- **Problem to work on**
Write out the entries exactly. None of the pictures should appear in the copy.
[Records shown — start]
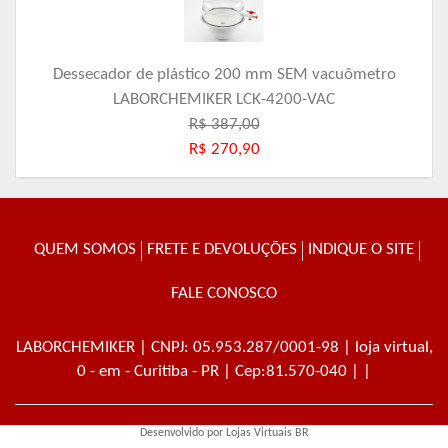
Dessecador de plástico 200 mm SEM vacuômetro
LABORCHEMIKER LCK-4200-VAC
R$ 387,00
R$ 270,90
QUEM SOMOS
FRETE E DEVOLUÇÕES
INDIQUE O SITE
FALE CONOSCO
LABORCHEMIKER
| CNPJ: 05.953.287/0001-98 | loja virtual,
0 - em - Curitiba - PR | Cep:81.570-040 | |
Desenvolvido por
Lojas Virtuais
BR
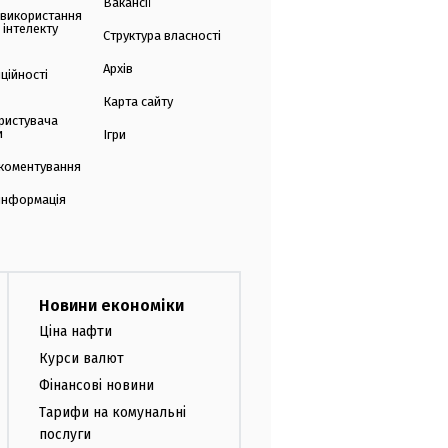
Вакансії
 використання
 інтелекту
Структура власності
Архів
ційності
Карта сайту
ристувача
и
Ігри
коментування
 інформація
Новини економіки
Ціна нафти
Курси валют
Фінансові новини
Тарифи на комунальні
послуги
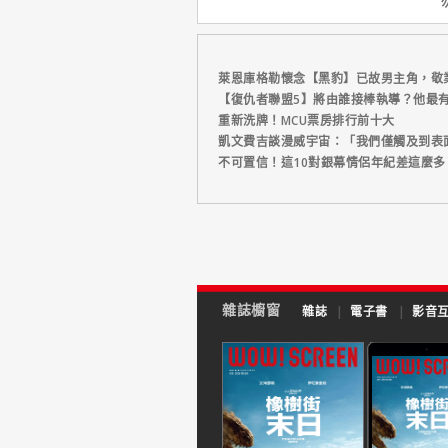
萊恩庫格勒懷念【黑豹】已故男主角，敬
【復仇者聯盟5】將由誰接棒執導？他最
重新洗牌！MCU票房排行前十大
凱文費吉談漫威宇宙：「我們僅觸及到表
不可置信！這10對銀幕情侶年紀差這麼多
雜誌櫥窗
雜誌
|
電子書
|
影音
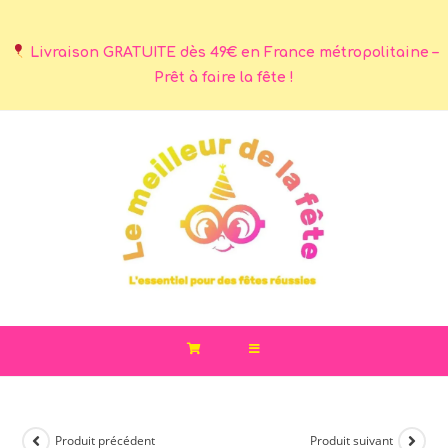
Livraison GRATUITE dès 49€ en France métropolitaine –
Prêt à faire la fête !
Produit précédent
Produit suivant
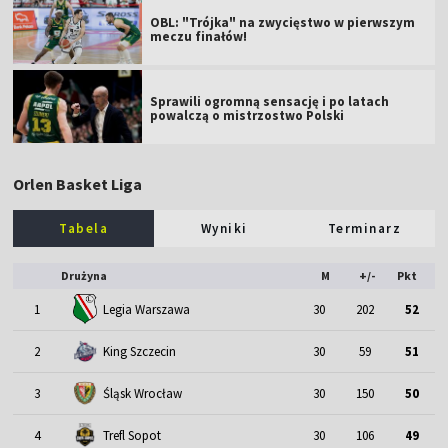
OBL: "Trójka" na zwycięstwo w pierwszym
meczu finałów!
Sprawili ogromną sensację i po latach
powalczą o mistrzostwo Polski
Orlen Basket Liga
Tabela
Wyniki
Terminarz
Drużyna
M
+/-
Pkt
1
Legia Warszawa
30
202
52
2
King Szczecin
30
59
51
3
Śląsk Wrocław
30
150
50
4
Trefl Sopot
30
106
49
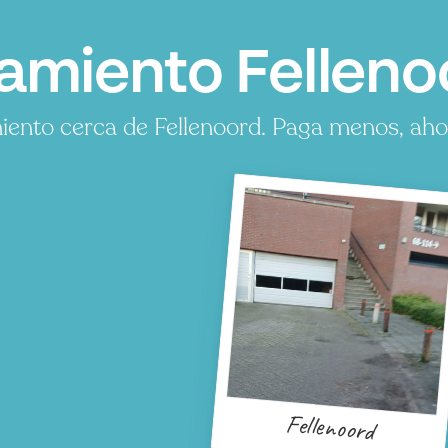
amiento Felleno
ento cerca de Fellenoord. Paga menos, ahorr
Fellenoord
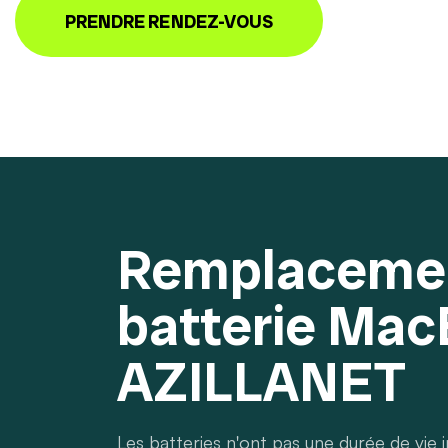
PRENDRE RENDEZ-VOUS
Remplaceme
batterie Mac
AZILLANET
Les batteries n'ont pas une durée de vie in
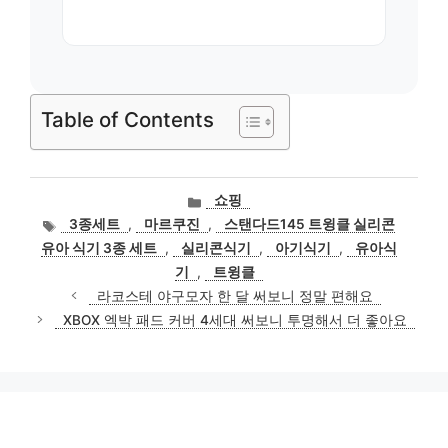
Table of Contents
카
쇼핑
테
태
3종세트
,
마르쿠진
,
스탠다드145 트윙클 실리콘
고
그
유아 식기 3종 세트
,
실리콘식기
,
아기식기
,
유아식
리
기
,
트윙클
라코스테 야구모자 한 달 써보니 정말 편해요
XBOX 엑박 패드 커버 4세대 써보니 투명해서 더 좋아요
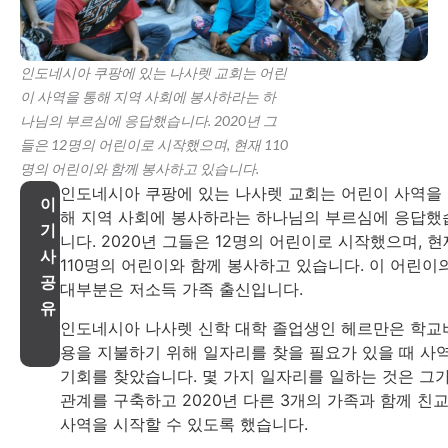
인도네시아 쿠팡에 있는 나사렛 교회는 어린
이 사역을 통해 지역 사회에 봉사하라는 하
나님의 부르심에 응답했습니다. 2020년 그
들은 12명의 어린이로 시작했으며, 현재 110
명의 어린이와 함께 봉사하고 있습니다.
인도네시아 쿠팡에 있는 나사렛 교회는 어린이 사역을
이
해 지역 사회에 봉사하라는 하나님의 부르심에 응답했
기
니다. 2020년 그들은 12명의 어린이로 시작했으며, 현
사
110명의 어린이와 함께 봉사하고 있습니다. 이 어린이
공
대부분은 저소득 가족 출신입니다.
유
인도네시아 나사렛 신학 대학 졸업생인 헤르만은 학교
용을 지불하기 위해 일자리를 찾을 필요가 있을 때 사
기회를 찾았습니다. 몇 가지 일자리를 일하는 것은 그
관계를 구축하고 2020년 다른 3개의 가족과 함께 친
사역을 시작할 수 있도록 했습니다.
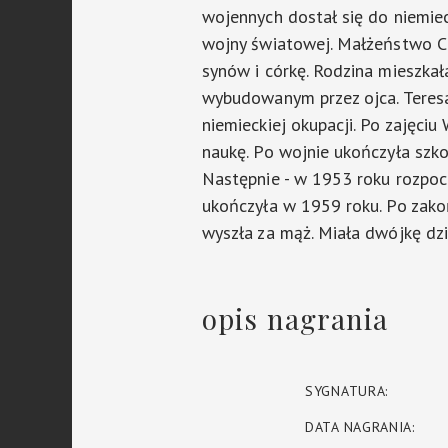
wojennych dostał się do niemieck
wojny światowej. Małżeństwo Ch
synów i córkę. Rodzina mieszk
wybudowanym przez ojca. Teresa
niemieckiej okupacji. Po zajęc
naukę. Po wojnie ukończyła sz
Następnie - w 1953 roku rozpoc
ukończyła w 1959 roku. Po zako
wyszła za mąż. Miała dwójkę dzi
opis nagrania
SYGNATURA:
DATA NAGRANIA:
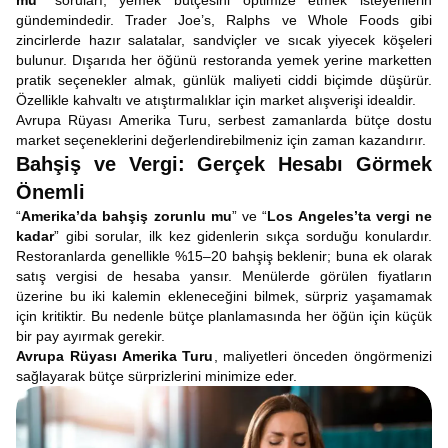
mu
” soruları, yemek bütçesini optimize etmek isteyenlerin
gündemindedir. Trader Joe’s, Ralphs ve Whole Foods gibi
zincirlerde hazır salatalar, sandviçler ve sıcak yiyecek köşeleri
bulunur. Dışarıda her öğünü restoranda yemek yerine marketten
pratik seçenekler almak, günlük maliyeti ciddi biçimde düşürür.
Özellikle kahvaltı ve atıştırmalıklar için market alışverişi idealdir.
Avrupa Rüyası Amerika Turu, serbest zamanlarda bütçe dostu
market seçeneklerini değerlendirebilmeniz için zaman kazandırır.
Bahşiş ve Vergi: Gerçek Hesabı Görmek
Önemli
“
Amerika’da bahşiş zorunlu mu
” ve “
Los Angeles’ta vergi ne
kadar
” gibi sorular, ilk kez gidenlerin sıkça sorduğu konulardır.
Restoranlarda genellikle %15–20 bahşiş beklenir; buna ek olarak
satış vergisi de hesaba yansır. Menülerde görülen fiyatların
üzerine bu iki kalemin ekleneceğini bilmek, sürpriz yaşamamak
için kritiktir. Bu nedenle bütçe planlamasında her öğün için küçük
bir pay ayırmak gerekir.
Avrupa Rüyası Amerika Turu
, maliyetleri önceden öngörmenizi
sağlayarak bütçe sürprizlerini minimize eder.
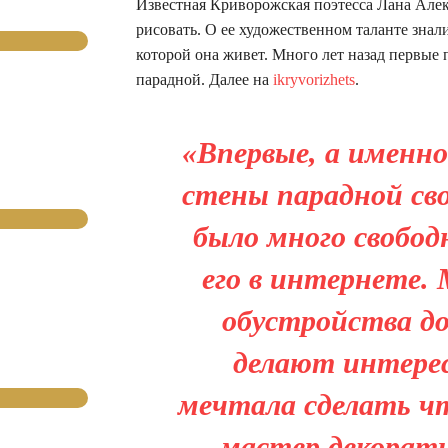
Известная Криворожская поэтесса Лана Алекс
рисовать. О ее художественном таланте знали
которой она живет. Много лет назад первые
парадной. Далее на
ikryvorizhets
.
«Впервые, а именно 
стены парадной сво
было много свободн
его в интернете.
обустройства до
делают интерес
мечтала сделать чт
— мастер декорат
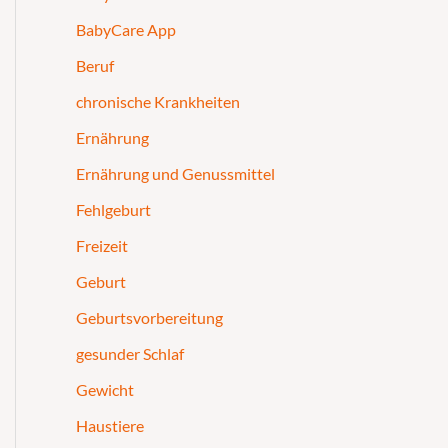
BabyCare App
Beruf
chronische Krankheiten
Ernährung
Ernährung und Genussmittel
Fehlgeburt
Freizeit
Geburt
Geburtsvorbereitung
gesunder Schlaf
Gewicht
Haustiere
[Records shown — finish]
- **Output**
Dessecador de plástico 200 mm SEM vacuômetro
LABORCHEMIKER LCK-4200-VAC
R$ 387,00
R$ 270,90
QUEM SOMOS
FRETE E DEVOLUÇÕES
INDIQUE O SITE
FALE CONOSCO
LABORCHEMIKER
| CNPJ: 05.953.287/0001-98 | loja virtual,
0 - em - Curitiba - PR | Cep:81.570-040 | |
Desenvolvido por
Lojas Virtuais
BR
Вакансії
 використання
 інтелекту
Структура власності
Архів
ційності
Карта сайту
ристувача
и
Ігри
коментування
 інформація
Новини економіки
Ціна нафти
Курси валют
Фінансові новини
Тарифи на комунальні
послуги
萊恩庫格勒懷念【黑豹】已故男主角，敬
【復仇者聯盟5】將由誰接棒執導？他最
重新洗牌！MCU票房排行前十大
凱文費吉談漫威宇宙：「我們僅觸及到表
不可置信！這10對銀幕情侶年紀差這麼多
雜誌櫥窗
雜誌
|
電子書
|
影音
Livraison GRATUITE dès 49€ en France métropolitaine –
Prêt à faire la fête !
Produit précédent
Produit suivant
OBL: "Trójka" na zwycięstwo w pierwszym
meczu finałów!
Sprawili ogromną sensację i po latach
powalczą o mistrzostwo Polski
Orlen Basket Liga
Tabela
Wyniki
Terminarz
Drużyna
M
+/-
Pkt
1
Legia Warszawa
30
202
52
2
King Szczecin
30
59
51
3
Śląsk Wrocław
30
150
50
4
Trefl Sopot
30
106
49
amiento Felleno
ento cerca de Fellenoord. Paga menos, ahorr
Fellenoord
PRENDRE RENDEZ-VOUS
Remplaceme
batterie Mac
AZILLANET
Les batteries n'ont pas une durée de vie in
Table of Contents
카
쇼핑
테
태
3종세트
,
마르쿠진
,
스탠다드145 트윙클 실리콘
고
그
유아 식기 3종 세트
,
실리콘식기
,
아기식기
,
유아식
리
기
,
트윙클
라코스테 야구모자 한 달 써보니 정말 편해요
XBOX 엑박 패드 커버 4세대 써보니 투명해서 더 좋아요
인도네시아 쿠팡에 있는 나사렛 교회는 어린
이 사역을 통해 지역 사회에 봉사하라는 하
나님의 부르심에 응답했습니다. 2020년 그
들은 12명의 어린이로 시작했으며, 현재 110
명의 어린이와 함께 봉사하고 있습니다.
인도네시아 쿠팡에 있는 나사렛 교회는 어린이 사역을
이
해 지역 사회에 봉사하라는 하나님의 부르심에 응답했
기
니다. 2020년 그들은 12명의 어린이로 시작했으며, 현
사
110명의 어린이와 함께 봉사하고 있습니다. 이 어린이
공
대부분은 저소득 가족 출신입니다.
유
인도네시아 나사렛 신학 대학 졸업생인 헤르만은 학교
용을 지불하기 위해 일자리를 찾을 필요가 있을 때 사
기회를 찾았습니다. 몇 가지 일자리를 일하는 것은 그
관계를 구축하고 2020년 다른 3개의 가족과 함께 친
사역을 시작할 수 있도록 했습니다.
wojennych dostał się do niemieck
wojny światowej. Małżeństwo Ch
synów i córkę. Rodzina mieszk
wybudowanym przez ojca. Teresa
niemieckiej okupacji. Po zajęc
naukę. Po wojnie ukończyła sz
Następnie - w 1953 roku rozpoc
ukończyła w 1959 roku. Po zako
wyszła za mąż. Miała dwójkę dzi
opis nagrania
SYGNATURA:
DATA NAGRANIA:
mu
” soruları, yemek bütçesini optimize etmek isteyenlerin
gündemindedir. Trader Joe’s, Ralphs ve Whole Foods gibi
zincirlerde hazır salatalar, sandviçler ve sıcak yiyecek köşeleri
bulunur. Dışarıda her öğünü restoranda yemek yerine marketten
pratik seçenekler almak, günlük maliyeti ciddi biçimde düşürür.
Özellikle kahvaltı ve atıştırmalıklar için market alışverişi idealdir.
Avrupa Rüyası Amerika Turu, serbest zamanlarda bütçe dostu
market seçeneklerini değerlendirebilmeniz için zaman kazandırır.
Bahşiş ve Vergi: Gerçek Hesabı Görmek
Önemli
“
Amerika’da bahşiş zorunlu mu
” ve “
Los Angeles’ta vergi ne
kadar
” gibi sorular, ilk kez gidenlerin sıkça sorduğu konulardır.
Restoranlarda genellikle %15–20 bahşiş beklenir; buna ek olarak
satış vergisi de hesaba yansır. Menülerde görülen fiyatların
üzerine bu iki kalemin ekleneceğini bilmek, sürpriz yaşamamak
için kritiktir. Bu nedenle bütçe planlamasında her öğün için küçük
bir pay ayırmak gerekir.
Avrupa Rüyası Amerika Turu
, maliyetleri önceden öngörmenizi
sağlayarak bütçe sürprizlerini minimize eder.
Известная Криворожская поэтесса Лана Алекс
рисовать. О ее художественном таланте знали
которой она живет. Много лет назад первые
парадной. Далее на
ikryvorizhets
.
«Впервые, а именно 
стены парадной сво
было много свободн
его в интернете.
обустройства до
делают интерес
мечтала сделать чт
— мастер декорат
BabyCare App
Beruf
chronische Krankheiten
Ernährung
Ernährung und Genussmittel
Fehlgeburt
Freizeit
Geburt
Geburtsvorbereitung
gesunder Schlaf
Gewicht
Haustiere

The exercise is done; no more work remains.